*What is needed*. Reproduce every line of the records below exactly as it appears.

[Dataset excerpts]
>>>>

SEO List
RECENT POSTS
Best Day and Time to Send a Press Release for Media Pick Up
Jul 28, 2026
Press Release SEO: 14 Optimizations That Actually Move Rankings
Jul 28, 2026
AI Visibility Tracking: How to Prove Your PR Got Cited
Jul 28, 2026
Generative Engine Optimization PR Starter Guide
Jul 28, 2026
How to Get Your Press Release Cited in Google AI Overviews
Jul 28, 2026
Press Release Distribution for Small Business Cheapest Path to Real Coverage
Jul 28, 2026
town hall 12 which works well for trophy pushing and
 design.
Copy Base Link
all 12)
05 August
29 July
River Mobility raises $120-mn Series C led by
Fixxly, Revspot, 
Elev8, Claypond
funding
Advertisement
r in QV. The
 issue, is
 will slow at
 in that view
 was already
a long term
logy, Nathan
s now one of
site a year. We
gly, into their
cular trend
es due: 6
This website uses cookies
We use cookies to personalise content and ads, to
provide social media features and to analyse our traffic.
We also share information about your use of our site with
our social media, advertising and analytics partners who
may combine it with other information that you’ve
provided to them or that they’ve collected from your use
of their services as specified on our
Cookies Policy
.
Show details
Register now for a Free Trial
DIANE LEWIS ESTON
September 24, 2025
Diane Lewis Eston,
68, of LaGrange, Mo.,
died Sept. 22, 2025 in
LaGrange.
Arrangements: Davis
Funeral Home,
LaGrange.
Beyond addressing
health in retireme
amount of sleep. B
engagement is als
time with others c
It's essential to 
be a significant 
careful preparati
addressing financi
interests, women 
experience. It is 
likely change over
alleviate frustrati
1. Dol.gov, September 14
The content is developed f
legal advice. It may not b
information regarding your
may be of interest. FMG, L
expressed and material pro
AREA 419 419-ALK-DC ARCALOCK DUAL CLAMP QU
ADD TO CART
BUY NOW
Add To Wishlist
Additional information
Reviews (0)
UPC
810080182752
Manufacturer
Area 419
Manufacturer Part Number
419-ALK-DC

<<<<

*Response*.
SEO List
RECENT POSTS
Best Day and Time to Send a Press Release for Media Pick Up
Jul 28, 2026
Press Release SEO: 14 Optimizations That Actually Move Rankings
Jul 28, 2026
AI Visibility Tracking: How to Prove Your PR Got Cited
Jul 28, 2026
Generative Engine Optimization PR Starter Guide
Jul 28, 2026
How to Get Your Press Release Cited in Google AI Overviews
Jul 28, 2026
Press Release Distribution for Small Business Cheapest Path to Real Coverage
Jul 28, 2026
town hall 12 which works well for trophy pushing and
 design.
Copy Base Link
all 12)
05 August
29 July
River Mobility raises $120-mn Series C led by
Fixxly, Revspot, 
Elev8, Claypond
funding
Advertisement
r in QV. The
 issue, is
 will slow at
 in that view
 was already
a long term
logy, Nathan
s now one of
site a year. We
gly, into their
cular trend
es due: 6
This website uses cookies
We use cookies to personalise content and ads, to
provide social media features and to analyse our traffic.
We also share information about your use of our site with
our social media, advertising and analytics partners who
may combine it with other information that you’ve
provided to them or that they’ve collected from your use
of their services as specified on our
Cookies Policy
.
Show details
Register now for a Free Trial
DIANE LEWIS ESTON
September 24, 2025
Diane Lewis Eston,
68, of LaGrange, Mo.,
died Sept. 22, 2025 in
LaGrange.
Arrangements: Davis
Funeral Home,
LaGrange.
Beyond addressing
health in retireme
amount of sleep. B
engagement is als
time with others c
It's essential to 
be a significant 
careful preparati
addressing financi
interests, women 
experience. It is 
likely change over
alleviate frustrati
1. Dol.gov, September 14
The content is developed f
legal advice. It may not b
information regarding your
may be of interest. FMG, L
expressed and material pro
AREA 419 419-ALK-DC ARCALOCK DUAL CLAMP QU
ADD TO CART
BUY NOW
Add To Wishlist
Additional information
Reviews (0)
UPC
810080182752
Manufacturer
Area 419
Manufacturer Part Number
419-ALK-DC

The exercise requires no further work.